> **Your task**
Write out the listing below in full and exactly, leaving out every picture.

> **Input data**
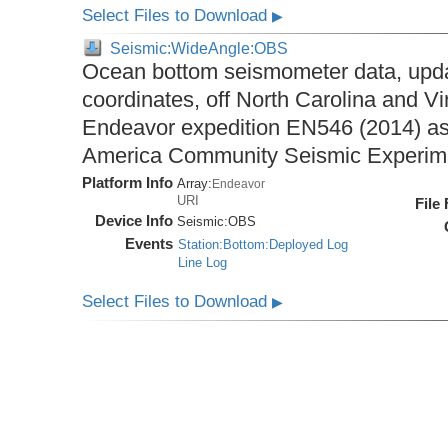
Select Files to Download
▶
Seismic:WideAngle:OBS
Ocean bottom seismometer data, upda
coordinates, off North Carolina and Vi
Endeavor expedition EN546 (2014) as 
America Community Seismic Experi
Platform Info
Array:
Endeavor
URI
File
Device Info
Seismic:
OBS
Events
Station:Bottom:Deployed Log
Line Log
Select Files to Download
▶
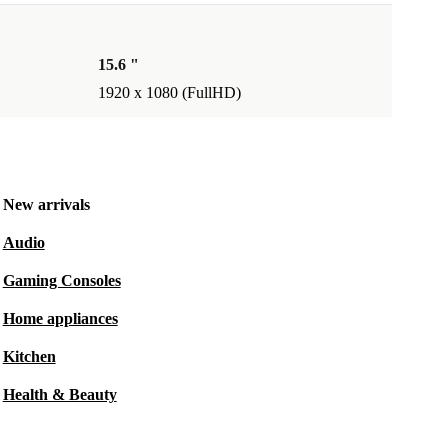
15.6 "
1920 x 1080 (FullHD)
New arrivals
Audio
Gaming Consoles
Home appliances
Kitchen
Health & Beauty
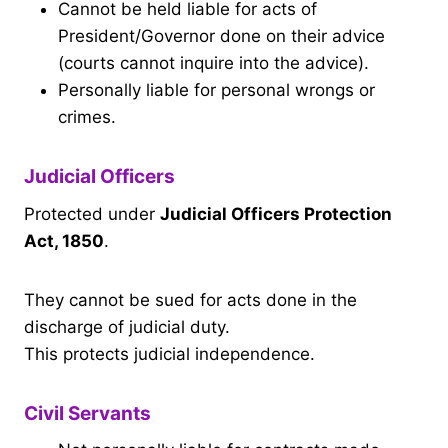
Cannot be held liable for acts of
President/Governor done on their advice
(courts cannot inquire into the advice).
Personally liable for personal wrongs or
crimes.
Judicial Officers
Protected under
Judicial Officers Protection
Act, 1850
.
They cannot be sued for acts done in the
discharge of judicial duty.
This protects judicial independence.
Civil Servants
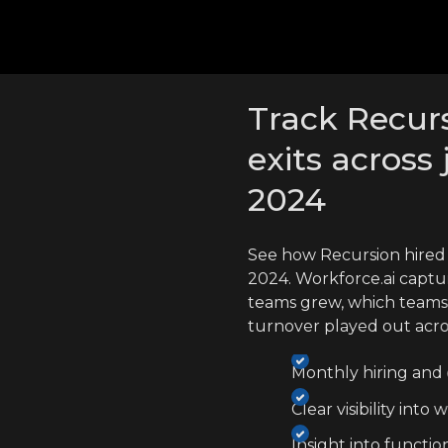
cross competitors
Track Recurs
exits across 
2024
See how Recursion hired
2024. Workforce.ai captu
teams grew, which teams
turnover played out acr
Monthly hiring and e
Clear visibility int
Insight into functio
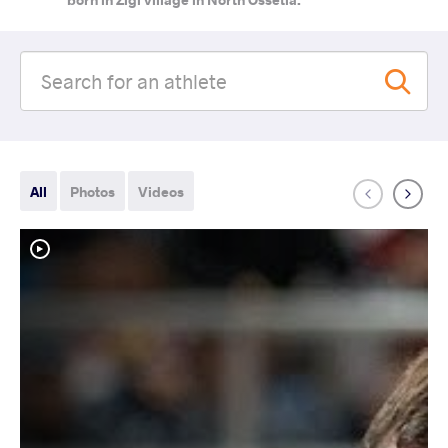
All
Photos
Videos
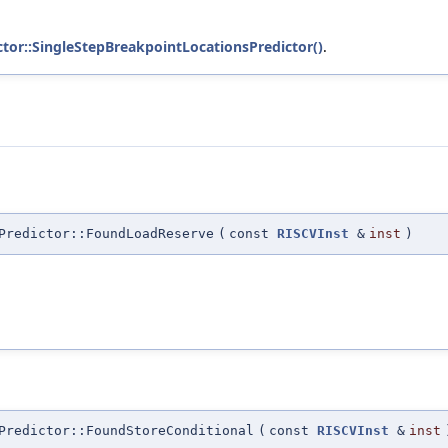
ctor::SingleStepBreakpointLocationsPredictor()
.
Predictor::FoundLoadReserve
(
const
RISCVInst
&
inst
)
Predictor::FoundStoreConditional
(
const
RISCVInst
&
inst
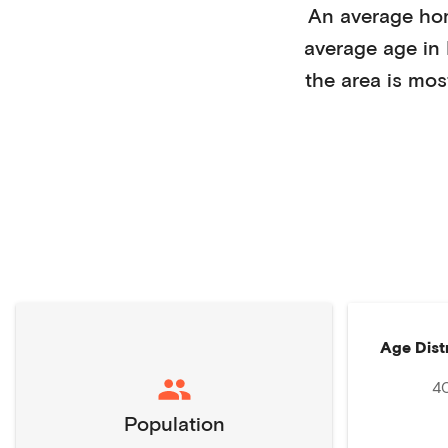
An average ho
average age in
the area is mos
Age Dist
4
Population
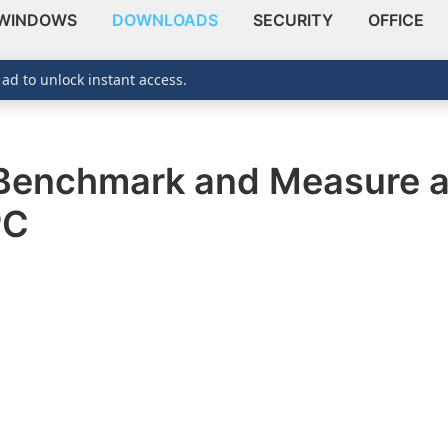
WINDOWS
DOWNLOADS
SECURITY
OFFICE
 ad to unlock instant access.
Benchmark and Measure ap
PC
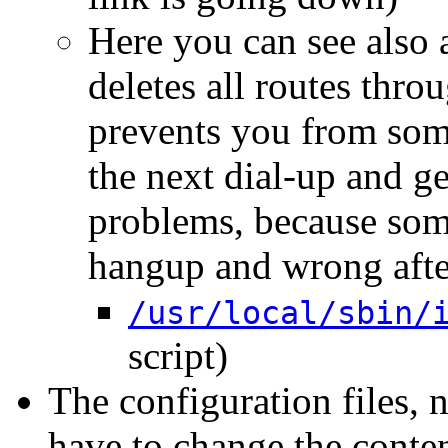
Here you can see also a
deletes all routes thro
prevents you from some
the next dial-up and ge
problems, because some 
hangup and wrong after
/usr/local/sbin/
script)
The configuration files,
have to change the conte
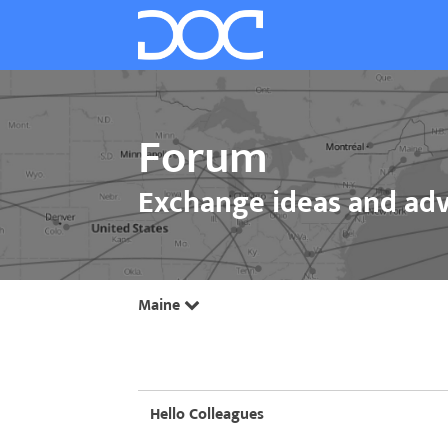
Forum
Exchange ideas and adv
Maine
Hello Colleagues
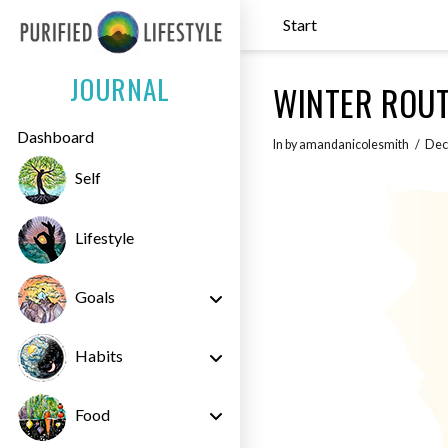
Start
JOURNAL
WINTER ROUT
Dashboard
In by amandanicolesmith
Dec
Self
Lifestyle
Goals
Habits
Food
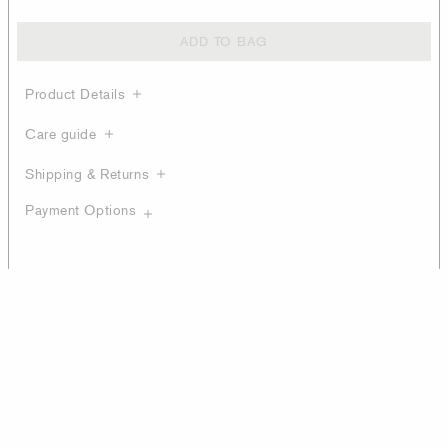
ADD TO BAG
Product Details
Care guide
Shipping & Returns
Payment Options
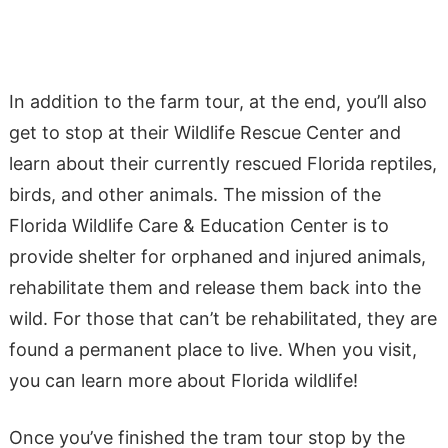
In addition to the farm tour, at the end, you’ll also
get to stop at their Wildlife Rescue Center and
learn about their currently rescued Florida reptiles,
birds, and other animals. ​​The mission of the
Florida Wildlife Care & Education Center is to
provide shelter for orphaned and injured animals,
rehabilitate them and release them back into the
wild. For those that can’t be rehabilitated, they are
found a permanent place to live. When you visit,
you can learn more about Florida wildlife!
Once you’ve finished the tram tour stop by the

> **Solved exercise**
Select Files to Download
▶
Seismic:WideAngle:OBS
Ocean bottom seismometer data, upda
coordinates, off North Carolina and Vi
Endeavor expedition EN546 (2014) as 
America Community Seismic Experi
Platform Info
Array:
Endeavor
URI
File
Device Info
Seismic:
OBS
Events
Station:Bottom:Deployed Log
Line Log
Select Files to Download
▶
15.6 "
1920 x 1080 (FullHD)
New arrivals
Audio
Gaming Consoles
Home appliances
Kitchen
Health & Beauty
Cannot be held liable for acts of
President/Governor done on their advice
(courts cannot inquire into the advice).
Personally liable for personal wrongs or
crimes.
Judicial Officers
Protected under
Judicial Officers Protection
Act, 1850
.
They cannot be sued for acts done in the
discharge of judicial duty.
This protects judicial independence.
Civil Servants
cross competitors
Track Recurs
exits across 
2024
See how Recursion hired
2024. Workforce.ai captu
teams grew, which teams
turnover played out acr
Monthly hiring and e
Clear visibility int
Insight into functio
All
Photos
Videos
ctor::SingleStepBreakpointLocationsPredictor()
.
Predictor::FoundLoadReserve
(
const
RISCVInst
&
inst
)
Predictor::FoundStoreConditional
(
const
RISCVInst
&
inst
An average ho
average age in
the area is mos
Age Dist
4
Population
WINDOWS
DOWNLOADS
SECURITY
OFFICE
 ad to unlock instant access.
Benchmark and Measure ap
PC
Here you can see also a
deletes all routes thro
prevents you from some
the next dial-up and ge
problems, because some 
hangup and wrong after
/usr/local/sbin/
script)
The configuration files,
have to change the conte
Forum
Exchange ideas and adv
Maine
Hello Colleagues
Start
JOURNAL
WINTER ROUT
Dashboard
In by amandanicolesmith
Dec
Self
Lifestyle
Goals
Habits
Food
ADD TO BAG
Product Details
Care guide
Shipping & Returns
Payment Options
In addition to the farm tour, at the end, you’ll also
get to stop at their Wildlife Rescue Center and
learn about their currently rescued Florida reptiles,
birds, and other animals. ​​The mission of the
Florida Wildlife Care & Education Center is to
provide shelter for orphaned and injured animals,
rehabilitate them and release them back into the
wild. For those that can’t be rehabilitated, they are
found a permanent place to live. When you visit,
you can learn more about Florida wildlife!
Once you’ve finished the tram tour stop by the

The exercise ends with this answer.